Better debugging "po" info?

Discussion in 'Mac Programming' started by Maury, Jun 14, 2012.

  1. Maury macrumors 6502

    Mar 25, 2008
    I'm trying to debug a problem with one of my NSDictionary's containing junk. I'm stepping though trying to figure out where it happens - so far no clue.

    I think I know the general area, but when I try to see what data I've already got, everything's just references...

    (lldb) po dict
    (NSMutableDictionary *) $37 = 0x00000001001afee0 {
    "table_cat" = <6d797371 6c>;

    Is there any way to know what that thing inside the <>'s is? It's supposed to be an NSData, shouldn't the contents just print out? Shouldn't it at *least* say it's an NSData?
  2. chown33 macrumors 604

    Aug 9, 2009
    It is "printing out". It's showing the first 5 bytes in hex:
    <6d797371 6c>
    You should try an NSLog with a %@ format on the NSData before dropping into the debugger.
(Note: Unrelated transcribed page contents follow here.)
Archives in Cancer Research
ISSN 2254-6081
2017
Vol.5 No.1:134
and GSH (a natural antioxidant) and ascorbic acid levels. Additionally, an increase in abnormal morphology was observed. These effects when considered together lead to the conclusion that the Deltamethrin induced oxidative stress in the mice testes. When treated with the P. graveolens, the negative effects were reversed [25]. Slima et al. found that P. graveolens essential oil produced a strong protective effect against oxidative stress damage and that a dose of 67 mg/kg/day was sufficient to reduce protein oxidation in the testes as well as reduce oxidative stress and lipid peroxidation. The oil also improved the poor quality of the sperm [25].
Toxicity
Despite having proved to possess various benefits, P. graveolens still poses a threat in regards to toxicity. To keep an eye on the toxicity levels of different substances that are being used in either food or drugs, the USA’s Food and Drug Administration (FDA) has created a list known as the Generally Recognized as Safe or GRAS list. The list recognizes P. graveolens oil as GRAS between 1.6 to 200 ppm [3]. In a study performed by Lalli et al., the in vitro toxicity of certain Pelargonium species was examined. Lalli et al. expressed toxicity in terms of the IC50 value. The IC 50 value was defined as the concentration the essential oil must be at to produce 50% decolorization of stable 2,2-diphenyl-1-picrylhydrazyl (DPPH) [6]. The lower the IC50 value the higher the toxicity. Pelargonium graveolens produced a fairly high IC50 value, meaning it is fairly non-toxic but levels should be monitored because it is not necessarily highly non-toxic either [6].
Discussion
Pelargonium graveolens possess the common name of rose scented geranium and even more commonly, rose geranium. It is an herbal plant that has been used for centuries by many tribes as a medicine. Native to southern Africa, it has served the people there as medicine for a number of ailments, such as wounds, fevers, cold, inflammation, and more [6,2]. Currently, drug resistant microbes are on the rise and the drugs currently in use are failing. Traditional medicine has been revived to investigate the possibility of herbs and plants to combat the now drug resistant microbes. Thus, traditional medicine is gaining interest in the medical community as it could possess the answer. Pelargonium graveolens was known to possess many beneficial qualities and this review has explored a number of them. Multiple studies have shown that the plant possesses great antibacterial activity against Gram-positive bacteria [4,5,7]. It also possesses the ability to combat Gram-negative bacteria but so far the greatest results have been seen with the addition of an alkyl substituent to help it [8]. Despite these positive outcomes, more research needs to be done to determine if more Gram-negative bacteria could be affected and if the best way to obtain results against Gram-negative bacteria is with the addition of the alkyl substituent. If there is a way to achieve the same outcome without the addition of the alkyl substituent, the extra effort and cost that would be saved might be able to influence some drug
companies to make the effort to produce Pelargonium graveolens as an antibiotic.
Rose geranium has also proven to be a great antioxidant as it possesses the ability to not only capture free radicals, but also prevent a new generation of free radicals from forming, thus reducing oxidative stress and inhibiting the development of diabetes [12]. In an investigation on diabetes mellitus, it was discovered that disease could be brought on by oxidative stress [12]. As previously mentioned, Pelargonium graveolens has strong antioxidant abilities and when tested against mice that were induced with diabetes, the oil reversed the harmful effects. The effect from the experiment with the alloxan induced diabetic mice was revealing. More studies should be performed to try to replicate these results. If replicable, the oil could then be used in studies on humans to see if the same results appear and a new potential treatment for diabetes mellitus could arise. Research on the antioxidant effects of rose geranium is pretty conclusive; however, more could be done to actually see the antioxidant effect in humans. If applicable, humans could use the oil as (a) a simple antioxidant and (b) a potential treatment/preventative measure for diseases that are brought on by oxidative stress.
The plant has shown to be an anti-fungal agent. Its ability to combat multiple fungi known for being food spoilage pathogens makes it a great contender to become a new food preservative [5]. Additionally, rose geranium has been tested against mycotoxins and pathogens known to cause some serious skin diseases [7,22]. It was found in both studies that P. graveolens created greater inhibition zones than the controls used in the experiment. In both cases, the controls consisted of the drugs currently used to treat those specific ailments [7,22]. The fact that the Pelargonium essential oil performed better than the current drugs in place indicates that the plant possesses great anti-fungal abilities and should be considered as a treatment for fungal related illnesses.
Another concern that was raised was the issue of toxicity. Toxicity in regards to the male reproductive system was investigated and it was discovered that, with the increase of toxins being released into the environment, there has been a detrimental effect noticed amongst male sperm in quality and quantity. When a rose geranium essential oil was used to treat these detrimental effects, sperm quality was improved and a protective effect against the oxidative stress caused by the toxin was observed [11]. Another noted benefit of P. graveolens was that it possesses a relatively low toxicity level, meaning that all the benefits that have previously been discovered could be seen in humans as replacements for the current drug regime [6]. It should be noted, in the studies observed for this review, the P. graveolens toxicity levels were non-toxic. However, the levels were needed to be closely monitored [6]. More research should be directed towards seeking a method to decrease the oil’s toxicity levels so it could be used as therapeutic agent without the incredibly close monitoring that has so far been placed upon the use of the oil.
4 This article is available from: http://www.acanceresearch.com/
So you know what NSData's -description method is likely to produce.
  3. Maury thread starter macrumors 6502

    Mar 25, 2008
    Oh, well this is very good news then. But shouldn't this be decoded by default? I seem to recall it did that under gdb, that is, you got a string instead of hex.
  4. chown33 macrumors 604

    Aug 9, 2009
    I don't see why. The debugger has no way of knowing what the text-encoding is. It could guess, but how? A plausible explanation for 'po' is that it calls the -description method, the same way %@ does in a format string.
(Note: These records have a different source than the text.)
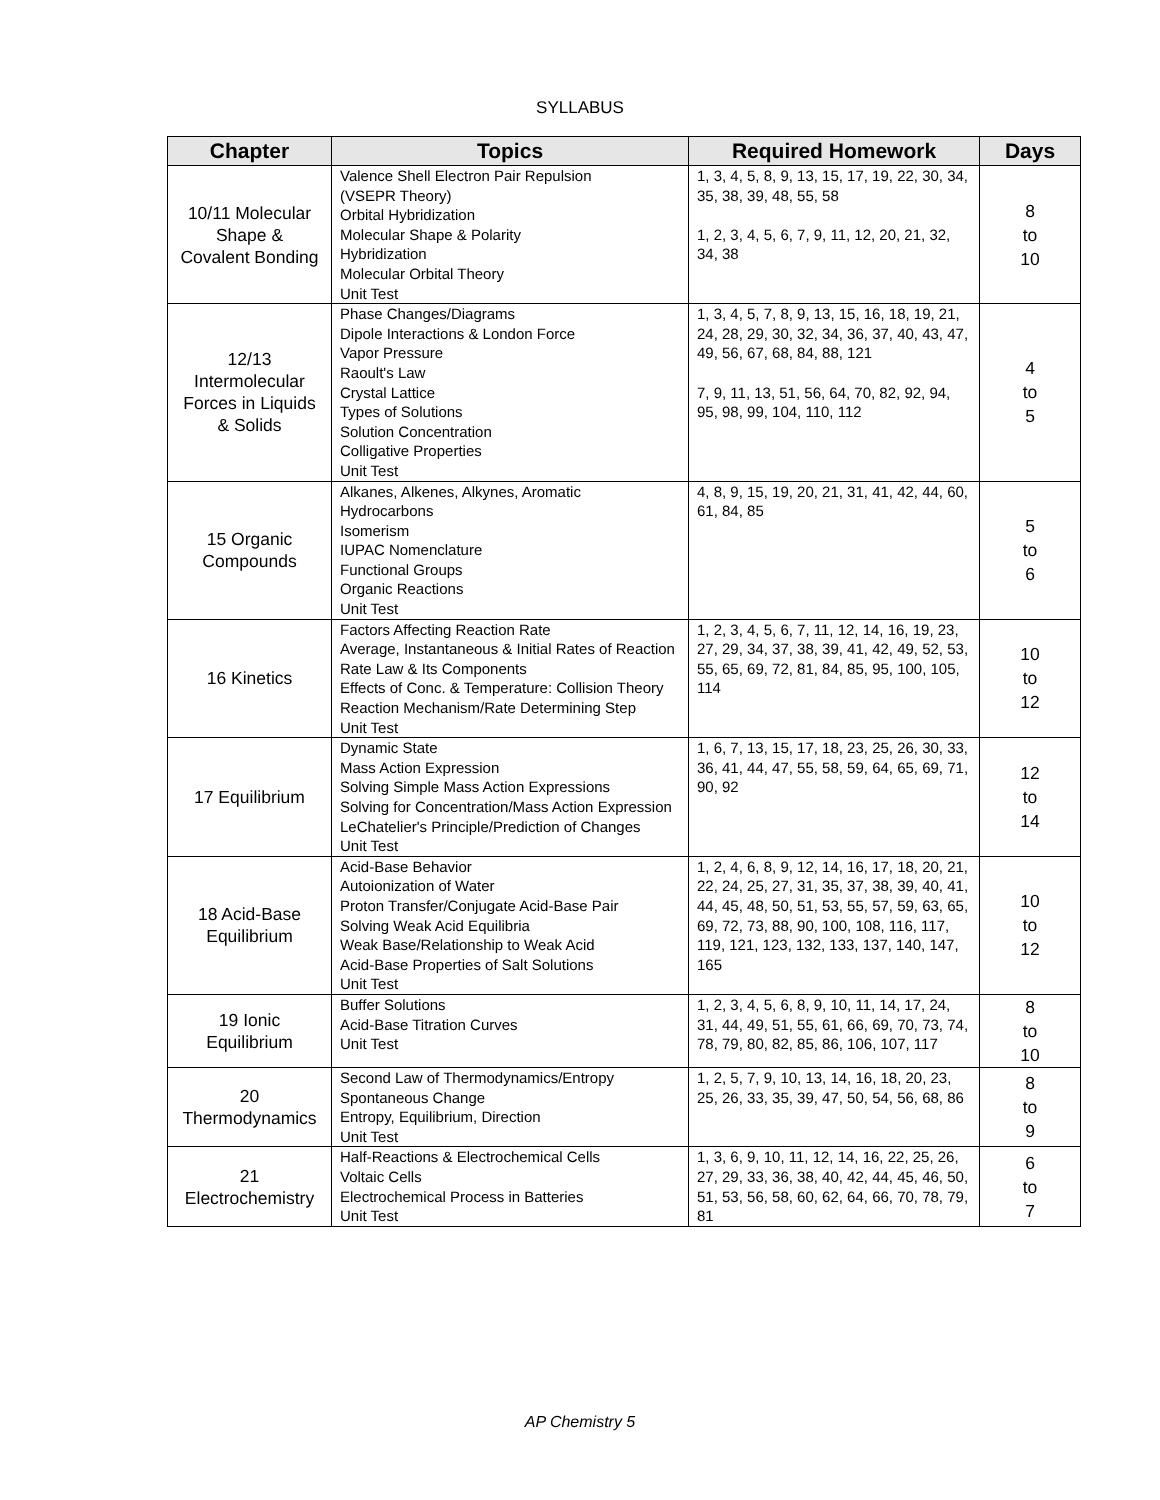SYLLABUS
| Chapter | Topics | Required Homework | Days |
| --- | --- | --- | --- |
| 10/11 Molecular Shape & Covalent Bonding | Valence Shell Electron Pair Repulsion (VSEPR Theory) Orbital Hybridization Molecular Shape & Polarity Hybridization Molecular Orbital Theory Unit Test | 1, 3, 4, 5, 8, 9, 13, 15, 17, 19, 22, 30, 34, 35, 38, 39, 48, 55, 58 1, 2, 3, 4, 5, 6, 7, 9, 11, 12, 20, 21, 32, 34, 38 | 8 to 10 |
| 12/13 Intermolecular Forces in Liquids & Solids | Phase Changes/Diagrams Dipole Interactions & London Force Vapor Pressure Raoult's Law Crystal Lattice Types of Solutions Solution Concentration Colligative Properties Unit Test | 1, 3, 4, 5, 7, 8, 9, 13, 15, 16, 18, 19, 21, 24, 28, 29, 30, 32, 34, 36, 37, 40, 43, 47, 49, 56, 67, 68, 84, 88, 121 7, 9, 11, 13, 51, 56, 64, 70, 82, 92, 94, 95, 98, 99, 104, 110, 112 | 4 to 5 |
| 15 Organic Compounds | Alkanes, Alkenes, Alkynes, Aromatic Hydrocarbons Isomerism IUPAC Nomenclature Functional Groups Organic Reactions Unit Test | 4, 8, 9, 15, 19, 20, 21, 31, 41, 42, 44, 60, 61, 84, 85 | 5 to 6 |
| 16 Kinetics | Factors Affecting Reaction Rate Average, Instantaneous & Initial Rates of Reaction Rate Law & Its Components Effects of Conc. & Temperature: Collision Theory Reaction Mechanism/Rate Determining Step Unit Test | 1, 2, 3, 4, 5, 6, 7, 11, 12, 14, 16, 19, 23, 27, 29, 34, 37, 38, 39, 41, 42, 49, 52, 53, 55, 65, 69, 72, 81, 84, 85, 95, 100, 105, 114 | 10 to 12 |
| 17 Equilibrium | Dynamic State Mass Action Expression Solving Simple Mass Action Expressions Solving for Concentration/Mass Action Expression LeChatelier's Principle/Prediction of Changes Unit Test | 1, 6, 7, 13, 15, 17, 18, 23, 25, 26, 30, 33, 36, 41, 44, 47, 55, 58, 59, 64, 65, 69, 71, 90, 92 | 12 to 14 |
| 18 Acid-Base Equilibrium | Acid-Base Behavior Autoionization of Water Proton Transfer/Conjugate Acid-Base Pair Solving Weak Acid Equilibria Weak Base/Relationship to Weak Acid Acid-Base Properties of Salt Solutions Unit Test | 1, 2, 4, 6, 8, 9, 12, 14, 16, 17, 18, 20, 21, 22, 24, 25, 27, 31, 35, 37, 38, 39, 40, 41, 44, 45, 48, 50, 51, 53, 55, 57, 59, 63, 65, 69, 72, 73, 88, 90, 100, 108, 116, 117, 119, 121, 123, 132, 133, 137, 140, 147, 165 | 10 to 12 |
| 19 Ionic Equilibrium | Buffer Solutions Acid-Base Titration Curves Unit Test | 1, 2, 3, 4, 5, 6, 8, 9, 10, 11, 14, 17, 24, 31, 44, 49, 51, 55, 61, 66, 69, 70, 73, 74, 78, 79, 80, 82, 85, 86, 106, 107, 117 | 8 to 10 |
| 20 Thermodynamics | Second Law of Thermodynamics/Entropy Spontaneous Change Entropy, Equilibrium, Direction Unit Test | 1, 2, 5, 7, 9, 10, 13, 14, 16, 18, 20, 23, 25, 26, 33, 35, 39, 47, 50, 54, 56, 68, 86 | 8 to 9 |
| 21 Electrochemistry | Half-Reactions & Electrochemical Cells Voltaic Cells Electrochemical Process in Batteries Unit Test | 1, 3, 6, 9, 10, 11, 12, 14, 16, 22, 25, 26, 27, 29, 33, 36, 38, 40, 42, 44, 45, 46, 50, 51, 53, 56, 58, 60, 62, 64, 66, 70, 78, 79, 81 | 6 to 7 |
AP Chemistry 5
    I'm not in a position to check this, but it seems unlikely to me. There's no way of knowing what the bytes in the NSData represent. It's just bytes. They could represent anything.

    If gdb is guessing it's a string, and showing it that way, it's some special feature of gdb, because it would have to look at the bytes, guess an encoding, and then show the text. There may be other ways of printing arbitrary bytes as text in gdb, but 'po' doesn't seem like it (assuming it's implemented as %@ or -description). The NSData object certainly doesn't know if the bytes it holds are a string. It could be anything.
  5. Maury thread starter macrumors 6502

    Mar 25, 2008
    Oh geez, now I get it. Yes, you are right, this is indeed what I should be getting back. For some reason I had convinced myself the data inside was NSString, even though it was clear even as I wrote that message that it wasn't. Duh!